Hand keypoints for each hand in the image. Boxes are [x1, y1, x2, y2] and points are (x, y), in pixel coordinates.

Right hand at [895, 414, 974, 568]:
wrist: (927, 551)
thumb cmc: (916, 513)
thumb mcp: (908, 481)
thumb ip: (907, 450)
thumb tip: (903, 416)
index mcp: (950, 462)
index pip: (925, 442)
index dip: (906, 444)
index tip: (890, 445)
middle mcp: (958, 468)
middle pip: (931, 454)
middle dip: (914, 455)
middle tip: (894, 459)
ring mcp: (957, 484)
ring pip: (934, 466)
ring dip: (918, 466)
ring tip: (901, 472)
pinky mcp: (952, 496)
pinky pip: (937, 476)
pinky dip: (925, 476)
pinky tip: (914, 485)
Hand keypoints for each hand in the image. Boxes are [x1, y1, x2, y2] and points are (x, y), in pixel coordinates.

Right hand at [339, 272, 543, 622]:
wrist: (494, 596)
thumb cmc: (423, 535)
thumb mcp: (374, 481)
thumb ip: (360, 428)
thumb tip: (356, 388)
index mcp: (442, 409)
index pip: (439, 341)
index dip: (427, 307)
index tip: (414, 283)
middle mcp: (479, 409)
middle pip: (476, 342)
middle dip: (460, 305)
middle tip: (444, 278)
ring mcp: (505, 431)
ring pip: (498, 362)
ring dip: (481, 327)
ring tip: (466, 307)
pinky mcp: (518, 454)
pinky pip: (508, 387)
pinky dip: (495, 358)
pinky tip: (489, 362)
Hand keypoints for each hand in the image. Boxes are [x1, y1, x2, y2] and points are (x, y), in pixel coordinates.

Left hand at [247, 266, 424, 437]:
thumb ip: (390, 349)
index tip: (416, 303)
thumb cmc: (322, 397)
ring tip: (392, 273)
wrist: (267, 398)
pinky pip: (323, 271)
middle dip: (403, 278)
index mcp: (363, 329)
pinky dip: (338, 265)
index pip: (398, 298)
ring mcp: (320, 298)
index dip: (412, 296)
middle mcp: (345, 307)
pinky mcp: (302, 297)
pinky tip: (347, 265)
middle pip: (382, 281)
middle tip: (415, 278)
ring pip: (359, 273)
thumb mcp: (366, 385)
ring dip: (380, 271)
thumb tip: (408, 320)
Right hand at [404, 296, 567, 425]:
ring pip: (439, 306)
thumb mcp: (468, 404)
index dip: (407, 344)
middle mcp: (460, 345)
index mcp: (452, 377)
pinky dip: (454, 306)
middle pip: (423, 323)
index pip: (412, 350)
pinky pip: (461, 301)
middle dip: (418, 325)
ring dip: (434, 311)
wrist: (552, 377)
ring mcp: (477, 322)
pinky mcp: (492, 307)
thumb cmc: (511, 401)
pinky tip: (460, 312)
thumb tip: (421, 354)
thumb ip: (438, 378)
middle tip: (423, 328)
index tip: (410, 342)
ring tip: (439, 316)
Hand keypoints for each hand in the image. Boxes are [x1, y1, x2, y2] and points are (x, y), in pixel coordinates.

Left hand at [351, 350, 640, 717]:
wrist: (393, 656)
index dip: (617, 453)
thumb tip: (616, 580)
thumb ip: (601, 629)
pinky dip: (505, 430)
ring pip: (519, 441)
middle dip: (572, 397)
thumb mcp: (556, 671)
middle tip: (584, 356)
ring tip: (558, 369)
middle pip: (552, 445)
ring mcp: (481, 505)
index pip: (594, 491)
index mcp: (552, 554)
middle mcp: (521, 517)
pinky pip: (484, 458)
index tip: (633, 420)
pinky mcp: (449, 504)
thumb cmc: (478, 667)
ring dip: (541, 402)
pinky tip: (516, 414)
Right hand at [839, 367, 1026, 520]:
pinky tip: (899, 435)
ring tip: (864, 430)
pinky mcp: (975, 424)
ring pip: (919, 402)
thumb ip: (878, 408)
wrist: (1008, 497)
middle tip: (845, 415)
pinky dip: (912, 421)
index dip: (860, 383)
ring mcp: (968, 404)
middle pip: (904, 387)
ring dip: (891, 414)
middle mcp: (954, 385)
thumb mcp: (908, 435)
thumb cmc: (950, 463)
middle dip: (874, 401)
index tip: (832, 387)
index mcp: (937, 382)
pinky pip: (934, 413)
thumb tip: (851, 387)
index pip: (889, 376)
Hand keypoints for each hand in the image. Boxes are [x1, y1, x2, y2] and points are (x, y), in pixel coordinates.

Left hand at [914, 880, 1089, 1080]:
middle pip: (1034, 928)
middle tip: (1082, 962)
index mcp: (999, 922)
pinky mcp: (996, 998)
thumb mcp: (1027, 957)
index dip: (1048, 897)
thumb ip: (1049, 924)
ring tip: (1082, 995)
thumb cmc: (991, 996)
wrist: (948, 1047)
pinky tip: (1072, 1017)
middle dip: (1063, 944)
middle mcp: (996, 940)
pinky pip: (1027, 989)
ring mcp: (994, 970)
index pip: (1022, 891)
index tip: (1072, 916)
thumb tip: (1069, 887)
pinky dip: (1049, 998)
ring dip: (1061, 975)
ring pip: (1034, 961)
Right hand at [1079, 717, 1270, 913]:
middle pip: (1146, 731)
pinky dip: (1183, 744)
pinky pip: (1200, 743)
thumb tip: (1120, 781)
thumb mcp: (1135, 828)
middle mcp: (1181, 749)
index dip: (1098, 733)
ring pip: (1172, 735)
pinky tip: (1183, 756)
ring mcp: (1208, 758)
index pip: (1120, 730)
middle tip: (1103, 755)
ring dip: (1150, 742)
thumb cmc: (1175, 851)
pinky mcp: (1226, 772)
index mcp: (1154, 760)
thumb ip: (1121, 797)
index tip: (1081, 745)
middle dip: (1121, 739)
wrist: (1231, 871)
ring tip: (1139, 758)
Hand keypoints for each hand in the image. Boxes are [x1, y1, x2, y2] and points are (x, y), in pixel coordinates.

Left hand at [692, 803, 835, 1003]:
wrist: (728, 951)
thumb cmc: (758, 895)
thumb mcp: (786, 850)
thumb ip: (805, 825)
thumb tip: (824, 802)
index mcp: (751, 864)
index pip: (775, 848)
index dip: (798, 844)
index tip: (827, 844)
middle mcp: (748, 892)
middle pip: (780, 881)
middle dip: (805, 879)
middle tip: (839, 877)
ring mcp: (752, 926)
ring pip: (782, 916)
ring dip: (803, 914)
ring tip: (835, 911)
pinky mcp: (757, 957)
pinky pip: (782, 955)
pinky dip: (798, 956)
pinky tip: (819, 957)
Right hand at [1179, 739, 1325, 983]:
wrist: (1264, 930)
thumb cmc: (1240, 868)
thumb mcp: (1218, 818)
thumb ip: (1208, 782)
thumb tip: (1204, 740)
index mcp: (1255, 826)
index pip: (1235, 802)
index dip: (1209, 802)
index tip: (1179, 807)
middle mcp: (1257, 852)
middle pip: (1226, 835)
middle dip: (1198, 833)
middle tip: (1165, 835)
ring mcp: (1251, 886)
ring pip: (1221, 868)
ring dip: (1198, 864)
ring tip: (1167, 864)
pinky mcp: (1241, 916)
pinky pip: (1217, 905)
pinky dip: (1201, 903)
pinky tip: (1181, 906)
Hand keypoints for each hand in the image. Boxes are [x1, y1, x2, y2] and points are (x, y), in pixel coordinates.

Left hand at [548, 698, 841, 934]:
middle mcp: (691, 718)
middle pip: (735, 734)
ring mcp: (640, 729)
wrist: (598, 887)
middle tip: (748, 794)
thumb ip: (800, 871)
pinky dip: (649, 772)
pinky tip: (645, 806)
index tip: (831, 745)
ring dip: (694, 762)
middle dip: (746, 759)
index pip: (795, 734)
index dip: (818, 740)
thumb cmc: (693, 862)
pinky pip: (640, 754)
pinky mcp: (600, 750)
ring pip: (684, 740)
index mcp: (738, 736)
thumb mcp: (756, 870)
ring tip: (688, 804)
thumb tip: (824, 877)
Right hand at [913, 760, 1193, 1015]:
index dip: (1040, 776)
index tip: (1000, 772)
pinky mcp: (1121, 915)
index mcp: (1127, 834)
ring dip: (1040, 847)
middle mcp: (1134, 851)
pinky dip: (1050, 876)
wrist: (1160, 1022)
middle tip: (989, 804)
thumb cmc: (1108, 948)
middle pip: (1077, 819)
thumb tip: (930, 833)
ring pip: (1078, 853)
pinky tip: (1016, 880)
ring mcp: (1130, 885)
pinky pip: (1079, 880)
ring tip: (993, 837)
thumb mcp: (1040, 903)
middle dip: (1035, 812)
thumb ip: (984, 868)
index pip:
....
→ **Task statement**
Copy out each line of the data containing the string "wrist".

→ **Written answer**
wrist: (927, 551)
wrist: (494, 596)
wrist: (267, 398)
wrist: (552, 377)
wrist: (393, 656)
wrist: (1008, 497)
wrist: (948, 1047)
wrist: (1231, 871)
wrist: (728, 951)
wrist: (1264, 930)
wrist: (598, 887)
wrist: (1160, 1022)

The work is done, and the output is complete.